The physical sciences and engineering have introduced novel perspectives into the study of cancer through model systems, tools, and metrics that enable integration of basic science observations with clinical data. These methods have contributed to the identification of several overarching mechanisms that drive processes during cancer progression including tumor growth, angiogenesis, and metastasis. During tumor cell invasion - the first clinically observable step of metastasis - cells demonstrate diverse and evolving physical phenotypes that cannot typically be defined by any single molecular mechanism, and mechanobiology has been used to study the physical cell behaviors that comprise the "invasive phenotype". In this review, we discuss the continually evolving pathological characterization and in vitro mechanobiological characterization of tumor invasion, with emphasis on emerging physical biology and mechanobiology strategies that have contributed to a more robust mechanistic understanding of tumor cell invasion. These physical approaches may ultimately help to better predict and identify tumor metastasis.

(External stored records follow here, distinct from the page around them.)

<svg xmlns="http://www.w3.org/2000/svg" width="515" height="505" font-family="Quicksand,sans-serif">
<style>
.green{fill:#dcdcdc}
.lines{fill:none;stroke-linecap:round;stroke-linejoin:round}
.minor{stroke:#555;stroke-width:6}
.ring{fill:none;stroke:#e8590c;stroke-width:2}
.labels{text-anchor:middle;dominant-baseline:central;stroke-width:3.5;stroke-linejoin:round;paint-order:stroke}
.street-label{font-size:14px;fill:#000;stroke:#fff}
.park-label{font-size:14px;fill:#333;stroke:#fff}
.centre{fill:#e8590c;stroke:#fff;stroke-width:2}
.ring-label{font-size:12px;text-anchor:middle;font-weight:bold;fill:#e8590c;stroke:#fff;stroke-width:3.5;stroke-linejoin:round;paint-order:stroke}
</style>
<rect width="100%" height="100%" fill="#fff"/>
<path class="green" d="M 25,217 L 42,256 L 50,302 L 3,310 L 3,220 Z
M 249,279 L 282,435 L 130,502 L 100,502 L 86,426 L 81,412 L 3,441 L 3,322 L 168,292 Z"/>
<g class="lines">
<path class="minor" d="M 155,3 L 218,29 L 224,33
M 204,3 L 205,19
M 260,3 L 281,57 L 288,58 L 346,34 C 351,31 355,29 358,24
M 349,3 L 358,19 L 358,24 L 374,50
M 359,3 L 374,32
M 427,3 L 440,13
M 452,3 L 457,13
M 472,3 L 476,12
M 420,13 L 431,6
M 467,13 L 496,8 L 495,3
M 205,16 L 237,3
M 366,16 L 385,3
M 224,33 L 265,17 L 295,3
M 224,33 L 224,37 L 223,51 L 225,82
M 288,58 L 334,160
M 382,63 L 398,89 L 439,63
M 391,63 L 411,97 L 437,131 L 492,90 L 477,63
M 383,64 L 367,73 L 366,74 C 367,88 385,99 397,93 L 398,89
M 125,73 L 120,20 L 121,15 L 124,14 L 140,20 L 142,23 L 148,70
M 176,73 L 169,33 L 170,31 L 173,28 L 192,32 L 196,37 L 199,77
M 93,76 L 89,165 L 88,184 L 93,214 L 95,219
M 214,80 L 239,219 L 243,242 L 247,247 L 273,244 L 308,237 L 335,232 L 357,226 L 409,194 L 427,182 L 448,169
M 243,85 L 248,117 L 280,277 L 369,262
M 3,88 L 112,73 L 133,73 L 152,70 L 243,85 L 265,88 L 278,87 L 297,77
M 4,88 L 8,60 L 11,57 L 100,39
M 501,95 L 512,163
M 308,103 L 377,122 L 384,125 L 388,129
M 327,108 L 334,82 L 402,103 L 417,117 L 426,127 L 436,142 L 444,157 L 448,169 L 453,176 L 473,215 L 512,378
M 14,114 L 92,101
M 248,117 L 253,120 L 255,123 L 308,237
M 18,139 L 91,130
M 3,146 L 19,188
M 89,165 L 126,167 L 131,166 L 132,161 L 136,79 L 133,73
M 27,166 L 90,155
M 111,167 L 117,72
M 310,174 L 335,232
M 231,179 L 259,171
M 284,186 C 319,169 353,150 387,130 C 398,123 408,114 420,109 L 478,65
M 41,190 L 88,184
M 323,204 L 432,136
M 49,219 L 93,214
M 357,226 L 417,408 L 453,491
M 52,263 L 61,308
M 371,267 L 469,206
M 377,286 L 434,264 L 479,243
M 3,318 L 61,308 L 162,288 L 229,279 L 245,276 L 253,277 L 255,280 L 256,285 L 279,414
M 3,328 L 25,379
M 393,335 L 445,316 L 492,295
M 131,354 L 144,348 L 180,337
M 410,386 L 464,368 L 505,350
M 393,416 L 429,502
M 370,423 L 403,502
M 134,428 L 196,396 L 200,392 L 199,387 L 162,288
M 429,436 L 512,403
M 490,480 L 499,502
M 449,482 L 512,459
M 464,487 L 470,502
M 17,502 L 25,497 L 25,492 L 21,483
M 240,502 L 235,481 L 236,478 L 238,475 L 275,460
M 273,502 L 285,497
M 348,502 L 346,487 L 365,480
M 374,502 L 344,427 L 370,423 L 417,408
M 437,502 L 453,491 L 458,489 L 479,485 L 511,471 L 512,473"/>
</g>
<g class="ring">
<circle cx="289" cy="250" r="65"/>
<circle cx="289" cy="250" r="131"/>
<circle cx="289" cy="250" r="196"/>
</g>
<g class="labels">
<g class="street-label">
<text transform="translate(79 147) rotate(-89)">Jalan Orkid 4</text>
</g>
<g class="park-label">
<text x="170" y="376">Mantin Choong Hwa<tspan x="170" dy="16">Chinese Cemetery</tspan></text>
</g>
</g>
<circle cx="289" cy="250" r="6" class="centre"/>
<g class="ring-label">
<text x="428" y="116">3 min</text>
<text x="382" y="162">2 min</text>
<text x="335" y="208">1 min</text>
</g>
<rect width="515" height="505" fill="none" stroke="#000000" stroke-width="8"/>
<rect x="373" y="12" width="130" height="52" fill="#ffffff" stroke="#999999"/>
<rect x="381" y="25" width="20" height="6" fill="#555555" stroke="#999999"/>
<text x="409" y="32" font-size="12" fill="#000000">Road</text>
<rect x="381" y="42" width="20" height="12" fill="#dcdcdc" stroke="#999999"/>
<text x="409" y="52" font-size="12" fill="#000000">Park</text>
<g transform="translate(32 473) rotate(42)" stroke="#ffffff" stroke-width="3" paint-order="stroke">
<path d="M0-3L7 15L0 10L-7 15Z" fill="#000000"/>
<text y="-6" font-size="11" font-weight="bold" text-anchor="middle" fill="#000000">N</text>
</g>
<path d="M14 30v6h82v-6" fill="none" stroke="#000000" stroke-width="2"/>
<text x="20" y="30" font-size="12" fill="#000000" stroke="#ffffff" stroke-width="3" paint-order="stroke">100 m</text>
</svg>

Figure 1. Gross assessment of invasive carcinoma of the breast

Cut section of an invasive ductal carcinoma of the breast from an excisional biopsy specimen shows an infiltrative, stellate-shaped mass with a white cut surface.

Figure 2. Microscopic assessment of invasive carcinoma of the breast

Invasive tubular carcinoma of the breast, characterized by well-formed tubules and desmoplastic stroma (hematoxylin-eosin, 200X).

Figure 3. Immunohistochemical staining to distinguish between invasive carcinoma and benign breast tissue

Immunohistochemical staining for p63 shows absence of myoepithelium in invasive carcinoma (right), and highlights the nuclei of myoepithelium in benign breast ducts (left) (200x).